══ Text
The need to monetize mobile traffic will dominate Google, Facebook, Twitter and others in 2013. And the pressure is to do it quickly due to the collapse in the growth of desktop-based traffic. Successful CMOs will avoid the pitfalls of driving unnatural acts of engagement and focus on user-benefits derived from monetization strategies…

I have lost count of how many ads offering me products that I have already purchased have flown past me on various sites and devices recently. Even the ad stream is becoming polluted. Targeting efforts are at the bottom of this trend. But from a user point of view targeting is poor and therefore irritating. The recent attempt by Facebook to alter the Instagram terms and conditions, and privacy policy, was a mistake, and acknowledged, but nonetheless it was driven by these desperate efforts…

currently all roads point to several varied attempts to re-portalize; that is to say, to own your own traffic and seek to monetize it. This is the old Yahoo view of the world and it clearly represents a limited mindset that will not scale to the huge mobile opportunity. For Twitter in particular, which has a large global opportunity as a platform, this trend represents a shrinking of its real opportunity…

Advertising is so far disappointing both in terms of its scale and its growth trajectory, as well as the value of a CPM. This disappointment forces mobile marketers to either innovate in the meaning of advertising on mobile or to systematically force feed both a large volume of ads, as well as attempt to target those ads in such a way that higher CPMs can be achieved. Everybody becoming an advertiser and paying for one’s attention is one way we see this. Limiting the distribution of a post, and then incenting payment for the post to be seen, is the ultimate in bad behavior. It won’t work out well…

Intimacy and long-term relationships are a forgotten goal.

The essence of good behavior is to start by helping the user achieve a goal. The essence of a mobile device is that it is intimate… The short-term revenue win from displaying an ad is offset by the long-term relationship damage done between the user and the publisher showing the ad. The sense of being a “target” rather than a person is a growing experience, as our sensibilities are increasingly offended…

The net impact of desperation-driven bad behavior is that users become cynical of publishers they formerly embraced. Privacy invasions, behavior changes by apps, and other experiences lead to the assumption that we, the users, are nothing more than ad fodder. The sad thing here is that users want their favorite publishers to make money, so that they can fund the app or service in question. But the crude methods of monetization are leading to alienation, not love…

The real nightmare for the industry here is that advertisers also become cynical. Upsetting users is not high on the list of advertisers’ goals. As users react, advertisers will run in the opposite direction. The already slow growth of mobile advertising will slow even further and the already large gap between the hours spent on mobile and the advertising dollars focused on it will grow further. Nobody wants this, but everybody is fuelling it. It is time to take a deep breath and collectively think about how to have the opposite impact…

New apps and services can grow quickly by offering intimacy and control to users.
════
Assignment 1 →
Answer these from the piece on mobile monetization:
(a) Which company's attempt to alter the Instagram terms and conditions does the piece call a mistake?
(b) Whose old view of the world does the piece say re-portalizing represents?
(c) Why does the piece say users want their favorite publishers to make money?
Assignment 2 →
Write the next part of the piece on mobile monetization, picking up after its final sentence about new apps and services offering intimacy and control.
The entries that come after this text play no part in the work here.
══ Extracted data
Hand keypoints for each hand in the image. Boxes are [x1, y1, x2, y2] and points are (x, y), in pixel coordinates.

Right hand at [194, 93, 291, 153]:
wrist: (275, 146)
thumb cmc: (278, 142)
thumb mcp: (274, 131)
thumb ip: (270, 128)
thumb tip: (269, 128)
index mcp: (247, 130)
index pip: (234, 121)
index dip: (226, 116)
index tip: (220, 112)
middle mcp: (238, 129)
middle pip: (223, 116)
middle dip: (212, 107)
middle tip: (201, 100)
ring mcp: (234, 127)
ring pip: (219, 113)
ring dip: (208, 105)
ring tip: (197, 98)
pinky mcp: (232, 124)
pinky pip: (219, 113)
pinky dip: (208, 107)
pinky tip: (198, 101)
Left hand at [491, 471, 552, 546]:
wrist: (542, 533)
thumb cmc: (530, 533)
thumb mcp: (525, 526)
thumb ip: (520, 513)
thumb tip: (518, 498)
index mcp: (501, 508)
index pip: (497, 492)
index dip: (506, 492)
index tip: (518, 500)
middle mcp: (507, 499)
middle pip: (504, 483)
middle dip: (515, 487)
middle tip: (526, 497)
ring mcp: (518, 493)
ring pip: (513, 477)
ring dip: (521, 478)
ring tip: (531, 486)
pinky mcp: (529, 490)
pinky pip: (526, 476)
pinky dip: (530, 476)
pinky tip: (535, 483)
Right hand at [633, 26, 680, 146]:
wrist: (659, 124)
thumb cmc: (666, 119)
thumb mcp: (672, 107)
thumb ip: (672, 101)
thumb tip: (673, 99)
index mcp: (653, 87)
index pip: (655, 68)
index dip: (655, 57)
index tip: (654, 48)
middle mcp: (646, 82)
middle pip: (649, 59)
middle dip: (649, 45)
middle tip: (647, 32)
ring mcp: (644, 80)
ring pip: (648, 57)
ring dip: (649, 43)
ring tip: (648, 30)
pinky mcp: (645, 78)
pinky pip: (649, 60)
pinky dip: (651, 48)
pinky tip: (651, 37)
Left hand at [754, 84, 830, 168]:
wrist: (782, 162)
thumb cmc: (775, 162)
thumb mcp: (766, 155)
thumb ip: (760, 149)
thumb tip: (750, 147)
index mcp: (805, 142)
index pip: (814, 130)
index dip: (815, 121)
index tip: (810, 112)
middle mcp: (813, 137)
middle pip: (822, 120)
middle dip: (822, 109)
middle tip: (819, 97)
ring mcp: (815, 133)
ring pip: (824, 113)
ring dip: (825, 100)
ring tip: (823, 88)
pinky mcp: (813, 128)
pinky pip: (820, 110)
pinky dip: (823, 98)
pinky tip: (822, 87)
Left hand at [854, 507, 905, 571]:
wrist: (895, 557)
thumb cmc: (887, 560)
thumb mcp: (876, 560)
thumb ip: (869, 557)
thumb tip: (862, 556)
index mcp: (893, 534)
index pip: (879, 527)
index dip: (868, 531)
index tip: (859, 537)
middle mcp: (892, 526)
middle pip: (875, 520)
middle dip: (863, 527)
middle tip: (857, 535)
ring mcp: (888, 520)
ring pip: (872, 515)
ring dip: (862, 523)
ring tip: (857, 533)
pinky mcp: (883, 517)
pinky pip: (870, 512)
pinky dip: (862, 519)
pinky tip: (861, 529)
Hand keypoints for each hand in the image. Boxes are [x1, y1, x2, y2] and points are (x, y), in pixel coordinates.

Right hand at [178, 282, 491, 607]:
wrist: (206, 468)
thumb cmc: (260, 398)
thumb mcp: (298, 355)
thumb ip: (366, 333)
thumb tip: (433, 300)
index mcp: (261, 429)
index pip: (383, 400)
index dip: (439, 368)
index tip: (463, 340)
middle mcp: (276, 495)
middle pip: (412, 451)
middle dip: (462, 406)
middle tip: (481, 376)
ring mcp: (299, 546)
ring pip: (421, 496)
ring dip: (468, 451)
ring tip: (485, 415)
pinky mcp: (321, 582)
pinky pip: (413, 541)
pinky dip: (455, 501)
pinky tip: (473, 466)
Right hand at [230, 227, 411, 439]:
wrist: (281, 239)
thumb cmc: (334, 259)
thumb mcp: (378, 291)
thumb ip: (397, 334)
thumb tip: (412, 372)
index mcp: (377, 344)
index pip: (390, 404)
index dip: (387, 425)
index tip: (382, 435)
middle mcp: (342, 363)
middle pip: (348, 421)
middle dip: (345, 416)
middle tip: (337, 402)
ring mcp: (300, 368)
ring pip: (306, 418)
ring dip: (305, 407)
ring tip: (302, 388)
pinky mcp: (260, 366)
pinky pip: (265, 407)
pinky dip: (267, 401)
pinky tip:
════
Exercise result 1 →
(a) Facebook's.
(b) Yahoo's.
(c) So that the publishers can fund the app or service in question.

Exercise result 2 →
Intimacy is the currency on mobile. Intimacy is a great thing, of course. Users love the ability to engage with those they like, love, and admire, and even those they hate and detest, in a personal mobile space. Apps that feed or empower this intimacy have prospered. Apps that trample over it have suffered… Mobile is 100 percent intimate, and bad behavior – and I include targeting here – will fail to produce scalable revenues. Doc Searls, in his Vendor Realtionship Management thoughts, has captured much of this thinking. His book “The Intention Economy, When Customers Take Charge” is a must-read book for the class of 2013 CMOs…

I definitely long for an unpolluted stream that is 100 percent capable of telling me things I want to be told. I also would love a way to tell the advertisers which brands I love, whether it be my favorite airline, movie theater, restaurant, camera vendor or whatever. I would love a way to regulate or control how my favorite vendors interact with me. Throttling them when they send too much or the wrong stuff, killing their ability to reach me when they behave badly, embracing them when they serve me well. Mobile, as an intimate device, is a great area to place the controls needed to realize much of this. And it scales too. Every human being on the planet has intimate tastes and relationships they love. This is true for their relationships to people, brands, products, organizations, and other entities. Two billion smartphones by the end of 2013 and every entity on the planet makes for a very large opportunity to allow users to become the boss, and for brands to enter into adult relationships with the customers who love them. Mobile is the perfect platform for the dream of one-to-one marketing to finally exist.

Markets are dance floors. If marketers want to dance one-to-one with customers, they need to let customers take the lead at least half the time. Here’s what I say about that in a chapter of The Intention Economy titled “The Dance”:

Right now, most retail market categories are dance floors where every customer hears dozens, hundreds, or thousands of companies, each with a megaphone, calling out dance moves. What those companies need to do instead is put down the megaphone, and—in the manner of Trader Joe’s and Zappos—shop along with customers. Dance. Sure, lead sometimes, but follow, too.

Not easy. Throughout the industrial age, business on the whole has always taken the lead—or thought it had to. But for customers to take charge—which they will, at least half the time—they have to take the lead, too.

It helps that vendors and customers both bring qualities to the dance floor that the other does not, and that both need each other for the economy to work and for civilization to thrive. They don’t always need to love each other or even to know each other. But they do need to respect, understand, and learn from each other. They can’t do that to full effect if one side tries constantly to dominate the other.

One thing companies are free to do is please and delight customers with products and services that are truly worthwhile. The chances of doing that only go up if customers are both heard and engaged as equals, and not as slaves or suckling calves.

So if you, Mr. or Ms. CMO, want to dance with customers, start by taking a look at the VRM developments that are already underway, because they’re supplying the dance shoes customers are starting to wear. (In some cases, such as browser extensions for blocking ads and tracking, the shoes have cleats, and customers are putting them on to run away from you.)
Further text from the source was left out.